Cassidy quotes Alan Greenspan:

“Recent regulatory reform coupled with innovative technologies has spawned rapidly growing markets for, among other products, asset-backed securities, collateral loan obligations, and credit derivative default swaps. These increasingly complex financial instruments have contributed, especially over the recent stressful period, to the development of a far more flexible, efficient, and hence resilient financial system than existed just a quarter-century ago.”

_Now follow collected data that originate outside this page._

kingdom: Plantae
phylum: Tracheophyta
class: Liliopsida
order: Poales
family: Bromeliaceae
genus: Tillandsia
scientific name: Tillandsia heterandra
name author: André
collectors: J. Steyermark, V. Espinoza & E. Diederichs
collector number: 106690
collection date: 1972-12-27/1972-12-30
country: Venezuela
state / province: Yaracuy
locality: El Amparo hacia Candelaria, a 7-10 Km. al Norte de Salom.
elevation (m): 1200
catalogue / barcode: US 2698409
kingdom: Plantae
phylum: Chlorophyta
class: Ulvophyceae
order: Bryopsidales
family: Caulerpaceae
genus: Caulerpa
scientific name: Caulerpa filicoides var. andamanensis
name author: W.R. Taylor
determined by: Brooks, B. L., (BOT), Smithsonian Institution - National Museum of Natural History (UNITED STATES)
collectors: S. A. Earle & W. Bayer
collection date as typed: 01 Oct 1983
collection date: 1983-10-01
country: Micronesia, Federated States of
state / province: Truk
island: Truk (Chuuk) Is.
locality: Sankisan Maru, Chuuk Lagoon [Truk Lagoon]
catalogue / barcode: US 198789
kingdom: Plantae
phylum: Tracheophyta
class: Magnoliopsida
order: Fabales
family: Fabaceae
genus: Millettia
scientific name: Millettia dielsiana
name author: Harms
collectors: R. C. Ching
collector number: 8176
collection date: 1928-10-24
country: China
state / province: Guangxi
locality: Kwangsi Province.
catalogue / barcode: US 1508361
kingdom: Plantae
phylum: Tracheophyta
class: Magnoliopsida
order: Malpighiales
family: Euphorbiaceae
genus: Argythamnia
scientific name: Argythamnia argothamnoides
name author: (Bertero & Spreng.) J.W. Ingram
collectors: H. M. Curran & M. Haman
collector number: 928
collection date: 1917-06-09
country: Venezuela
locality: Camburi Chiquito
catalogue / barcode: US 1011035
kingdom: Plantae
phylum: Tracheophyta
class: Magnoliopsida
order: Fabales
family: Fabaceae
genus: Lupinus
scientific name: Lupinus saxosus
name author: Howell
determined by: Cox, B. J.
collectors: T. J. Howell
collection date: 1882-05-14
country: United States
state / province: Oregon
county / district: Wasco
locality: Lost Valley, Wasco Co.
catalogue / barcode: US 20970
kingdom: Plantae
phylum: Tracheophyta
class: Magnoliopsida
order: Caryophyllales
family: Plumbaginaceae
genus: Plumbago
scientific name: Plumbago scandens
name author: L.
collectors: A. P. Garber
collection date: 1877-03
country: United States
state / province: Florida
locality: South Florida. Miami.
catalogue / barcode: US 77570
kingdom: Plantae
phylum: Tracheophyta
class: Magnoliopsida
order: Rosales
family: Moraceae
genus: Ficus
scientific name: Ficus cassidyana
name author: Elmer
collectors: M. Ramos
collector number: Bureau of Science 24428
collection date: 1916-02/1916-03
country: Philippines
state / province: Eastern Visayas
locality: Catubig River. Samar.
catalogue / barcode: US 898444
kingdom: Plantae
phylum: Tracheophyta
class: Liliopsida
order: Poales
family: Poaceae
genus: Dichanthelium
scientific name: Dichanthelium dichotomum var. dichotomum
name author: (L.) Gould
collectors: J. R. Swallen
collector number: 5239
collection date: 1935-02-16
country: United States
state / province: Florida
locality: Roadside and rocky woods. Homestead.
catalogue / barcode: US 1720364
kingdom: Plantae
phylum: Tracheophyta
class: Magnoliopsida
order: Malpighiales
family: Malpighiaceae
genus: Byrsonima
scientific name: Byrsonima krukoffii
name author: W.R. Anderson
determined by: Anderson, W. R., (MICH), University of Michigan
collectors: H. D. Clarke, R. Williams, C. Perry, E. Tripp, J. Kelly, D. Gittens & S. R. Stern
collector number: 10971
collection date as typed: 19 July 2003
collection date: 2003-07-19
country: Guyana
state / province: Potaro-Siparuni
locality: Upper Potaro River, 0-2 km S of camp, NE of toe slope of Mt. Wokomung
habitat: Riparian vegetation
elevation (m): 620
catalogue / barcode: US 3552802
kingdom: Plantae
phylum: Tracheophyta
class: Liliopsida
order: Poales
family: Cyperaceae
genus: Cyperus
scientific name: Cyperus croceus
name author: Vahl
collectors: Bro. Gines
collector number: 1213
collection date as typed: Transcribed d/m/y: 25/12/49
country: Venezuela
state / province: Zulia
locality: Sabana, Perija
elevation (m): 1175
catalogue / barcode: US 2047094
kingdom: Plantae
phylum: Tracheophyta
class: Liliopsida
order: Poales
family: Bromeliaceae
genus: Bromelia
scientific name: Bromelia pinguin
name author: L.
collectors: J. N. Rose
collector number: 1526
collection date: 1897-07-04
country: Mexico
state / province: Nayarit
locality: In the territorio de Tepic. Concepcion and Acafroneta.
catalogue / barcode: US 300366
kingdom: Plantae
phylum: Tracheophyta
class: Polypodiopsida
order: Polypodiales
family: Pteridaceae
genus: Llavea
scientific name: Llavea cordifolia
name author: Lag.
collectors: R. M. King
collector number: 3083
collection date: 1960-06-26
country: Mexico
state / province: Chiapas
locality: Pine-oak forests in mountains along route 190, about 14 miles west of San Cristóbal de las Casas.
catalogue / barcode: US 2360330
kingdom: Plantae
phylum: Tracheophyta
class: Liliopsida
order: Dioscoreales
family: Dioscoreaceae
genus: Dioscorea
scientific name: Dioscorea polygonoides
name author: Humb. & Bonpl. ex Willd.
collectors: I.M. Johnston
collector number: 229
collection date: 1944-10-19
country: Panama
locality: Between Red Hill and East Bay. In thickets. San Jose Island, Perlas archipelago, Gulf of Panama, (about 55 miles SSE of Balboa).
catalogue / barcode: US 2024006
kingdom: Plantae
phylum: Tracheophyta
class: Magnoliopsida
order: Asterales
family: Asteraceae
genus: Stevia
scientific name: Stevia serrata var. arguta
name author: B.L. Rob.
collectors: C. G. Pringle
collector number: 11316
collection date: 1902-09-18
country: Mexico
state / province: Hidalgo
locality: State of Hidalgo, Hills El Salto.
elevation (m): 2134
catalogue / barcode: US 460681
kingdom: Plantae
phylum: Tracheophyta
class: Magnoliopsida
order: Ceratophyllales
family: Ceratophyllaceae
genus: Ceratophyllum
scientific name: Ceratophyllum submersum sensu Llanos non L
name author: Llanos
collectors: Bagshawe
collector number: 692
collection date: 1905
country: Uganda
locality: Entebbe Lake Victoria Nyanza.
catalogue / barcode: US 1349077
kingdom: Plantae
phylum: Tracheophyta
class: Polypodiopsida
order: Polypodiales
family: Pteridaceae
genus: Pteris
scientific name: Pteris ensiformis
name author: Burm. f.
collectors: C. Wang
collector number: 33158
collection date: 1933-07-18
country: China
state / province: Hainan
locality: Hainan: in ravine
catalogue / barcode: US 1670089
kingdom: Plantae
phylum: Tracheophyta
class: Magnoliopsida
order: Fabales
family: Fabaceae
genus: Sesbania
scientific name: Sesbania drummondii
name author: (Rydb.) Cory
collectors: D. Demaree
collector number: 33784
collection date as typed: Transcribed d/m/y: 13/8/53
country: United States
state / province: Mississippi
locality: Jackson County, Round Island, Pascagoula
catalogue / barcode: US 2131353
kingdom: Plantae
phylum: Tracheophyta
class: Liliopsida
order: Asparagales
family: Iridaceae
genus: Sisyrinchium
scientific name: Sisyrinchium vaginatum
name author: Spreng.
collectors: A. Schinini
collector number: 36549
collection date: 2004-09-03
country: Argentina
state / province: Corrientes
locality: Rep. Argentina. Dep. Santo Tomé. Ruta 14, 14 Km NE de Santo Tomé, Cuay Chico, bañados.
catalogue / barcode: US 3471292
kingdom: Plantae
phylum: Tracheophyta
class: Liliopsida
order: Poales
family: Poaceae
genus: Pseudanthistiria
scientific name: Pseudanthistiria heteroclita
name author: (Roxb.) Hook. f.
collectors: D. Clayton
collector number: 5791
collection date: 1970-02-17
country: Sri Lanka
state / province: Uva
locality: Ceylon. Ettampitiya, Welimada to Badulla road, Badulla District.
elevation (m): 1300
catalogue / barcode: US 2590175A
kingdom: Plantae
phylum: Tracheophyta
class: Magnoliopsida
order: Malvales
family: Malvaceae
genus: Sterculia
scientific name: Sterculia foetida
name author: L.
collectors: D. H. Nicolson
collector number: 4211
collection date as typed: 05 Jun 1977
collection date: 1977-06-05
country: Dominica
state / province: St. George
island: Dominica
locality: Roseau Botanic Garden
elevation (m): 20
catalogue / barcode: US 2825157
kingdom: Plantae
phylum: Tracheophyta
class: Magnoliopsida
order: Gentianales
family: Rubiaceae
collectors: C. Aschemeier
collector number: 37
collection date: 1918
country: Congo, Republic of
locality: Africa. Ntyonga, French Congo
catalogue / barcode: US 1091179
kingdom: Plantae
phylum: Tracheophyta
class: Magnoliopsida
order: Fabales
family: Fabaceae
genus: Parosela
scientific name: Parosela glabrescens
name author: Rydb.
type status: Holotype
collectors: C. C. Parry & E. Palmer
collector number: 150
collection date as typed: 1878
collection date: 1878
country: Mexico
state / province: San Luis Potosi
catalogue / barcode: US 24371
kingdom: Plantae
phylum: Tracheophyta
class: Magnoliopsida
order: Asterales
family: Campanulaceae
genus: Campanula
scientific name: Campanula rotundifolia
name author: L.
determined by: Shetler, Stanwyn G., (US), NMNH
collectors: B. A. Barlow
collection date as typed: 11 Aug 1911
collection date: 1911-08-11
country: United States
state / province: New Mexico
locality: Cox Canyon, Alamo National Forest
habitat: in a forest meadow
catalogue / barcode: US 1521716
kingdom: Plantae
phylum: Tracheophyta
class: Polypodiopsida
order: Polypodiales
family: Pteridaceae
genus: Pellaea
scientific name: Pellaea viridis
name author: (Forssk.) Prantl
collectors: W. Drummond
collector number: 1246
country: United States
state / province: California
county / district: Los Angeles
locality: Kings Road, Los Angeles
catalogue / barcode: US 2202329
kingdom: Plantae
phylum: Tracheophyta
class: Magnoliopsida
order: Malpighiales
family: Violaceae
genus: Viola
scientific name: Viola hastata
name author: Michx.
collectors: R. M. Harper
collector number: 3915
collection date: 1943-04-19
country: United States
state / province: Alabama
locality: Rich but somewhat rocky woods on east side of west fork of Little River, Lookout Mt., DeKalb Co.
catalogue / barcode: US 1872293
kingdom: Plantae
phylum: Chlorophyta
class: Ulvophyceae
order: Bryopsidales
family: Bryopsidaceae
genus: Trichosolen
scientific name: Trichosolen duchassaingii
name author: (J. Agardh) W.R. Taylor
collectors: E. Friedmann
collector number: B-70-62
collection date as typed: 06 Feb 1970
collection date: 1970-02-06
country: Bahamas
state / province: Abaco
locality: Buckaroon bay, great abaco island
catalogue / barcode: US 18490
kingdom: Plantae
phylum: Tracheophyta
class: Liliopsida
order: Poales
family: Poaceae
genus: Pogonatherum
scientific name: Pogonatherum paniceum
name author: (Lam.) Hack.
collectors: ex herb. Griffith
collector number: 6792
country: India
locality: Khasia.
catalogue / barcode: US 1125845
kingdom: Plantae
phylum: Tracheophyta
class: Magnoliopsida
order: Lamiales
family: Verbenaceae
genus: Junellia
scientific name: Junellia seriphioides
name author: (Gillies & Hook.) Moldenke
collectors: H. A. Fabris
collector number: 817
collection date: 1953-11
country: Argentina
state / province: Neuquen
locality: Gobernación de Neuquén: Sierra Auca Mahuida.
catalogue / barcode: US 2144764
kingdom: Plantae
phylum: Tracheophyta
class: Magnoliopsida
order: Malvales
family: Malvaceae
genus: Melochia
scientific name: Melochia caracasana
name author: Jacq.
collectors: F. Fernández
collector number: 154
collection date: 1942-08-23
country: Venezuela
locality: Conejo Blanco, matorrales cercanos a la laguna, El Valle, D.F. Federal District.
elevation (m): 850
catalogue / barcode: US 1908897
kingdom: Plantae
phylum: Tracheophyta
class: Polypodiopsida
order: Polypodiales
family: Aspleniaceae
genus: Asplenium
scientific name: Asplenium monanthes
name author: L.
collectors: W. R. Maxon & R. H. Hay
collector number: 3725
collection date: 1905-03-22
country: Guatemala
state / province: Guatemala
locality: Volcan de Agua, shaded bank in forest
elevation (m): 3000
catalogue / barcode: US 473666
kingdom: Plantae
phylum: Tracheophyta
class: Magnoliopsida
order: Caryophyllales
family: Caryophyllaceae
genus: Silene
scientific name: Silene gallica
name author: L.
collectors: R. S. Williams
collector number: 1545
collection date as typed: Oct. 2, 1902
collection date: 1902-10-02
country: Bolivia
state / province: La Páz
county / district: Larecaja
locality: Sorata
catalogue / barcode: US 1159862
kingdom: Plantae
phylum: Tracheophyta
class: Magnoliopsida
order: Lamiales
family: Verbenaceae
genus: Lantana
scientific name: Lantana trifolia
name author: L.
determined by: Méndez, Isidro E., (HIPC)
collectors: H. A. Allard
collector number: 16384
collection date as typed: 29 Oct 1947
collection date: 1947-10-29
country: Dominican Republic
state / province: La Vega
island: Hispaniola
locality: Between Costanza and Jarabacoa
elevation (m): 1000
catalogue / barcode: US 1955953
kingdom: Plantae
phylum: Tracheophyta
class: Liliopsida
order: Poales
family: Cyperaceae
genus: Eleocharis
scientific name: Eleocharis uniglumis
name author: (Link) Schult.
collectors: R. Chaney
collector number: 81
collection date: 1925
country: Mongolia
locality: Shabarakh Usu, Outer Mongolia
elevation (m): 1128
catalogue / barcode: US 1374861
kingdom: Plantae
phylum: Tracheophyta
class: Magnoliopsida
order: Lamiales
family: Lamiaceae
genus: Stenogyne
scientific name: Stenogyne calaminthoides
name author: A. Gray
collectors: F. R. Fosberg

Flexible maybe, resilient apparently not, but how about efficient? How much do all those exotic securities, and the institutions that create them, buy them, and sell them, actually contribute to the “real” economy that provides us with goods and services, now and for the future? The main social purpose of the financial system–banks, securities markets, lending institutions, and the rest–is to allocate society’s pool of accumulated savings, its capital, to the most productive available uses. It does a lot of this, beyond doubt.

We would be much poorer without a functioning financial system, and the flow of credit and equity purchases that it permits. If anyone who wanted to start a business–a software company, a biotechnology laboratory, a retail store–had to do so with his or her already saved-up wealth and the help of relatives, many good ideas would go unrealized, and some wealth would lie idle or be wasted. If every time you chose to invest in an existing company it was forever, because there was no way to sell your share and invest somewhere else, it would be much harder for promising enterprises to attract capital and grow.

But those needs were being taken care of a quarter-century ago, and well before that. The real question, to which Greenspan gave such a confident and grandiose answer, is whether anything much was added to the system’s ability to allocate capital efficiently by the advent of naked CDSs and CDOs and the rest of the alphabet. No blanket answer is possible.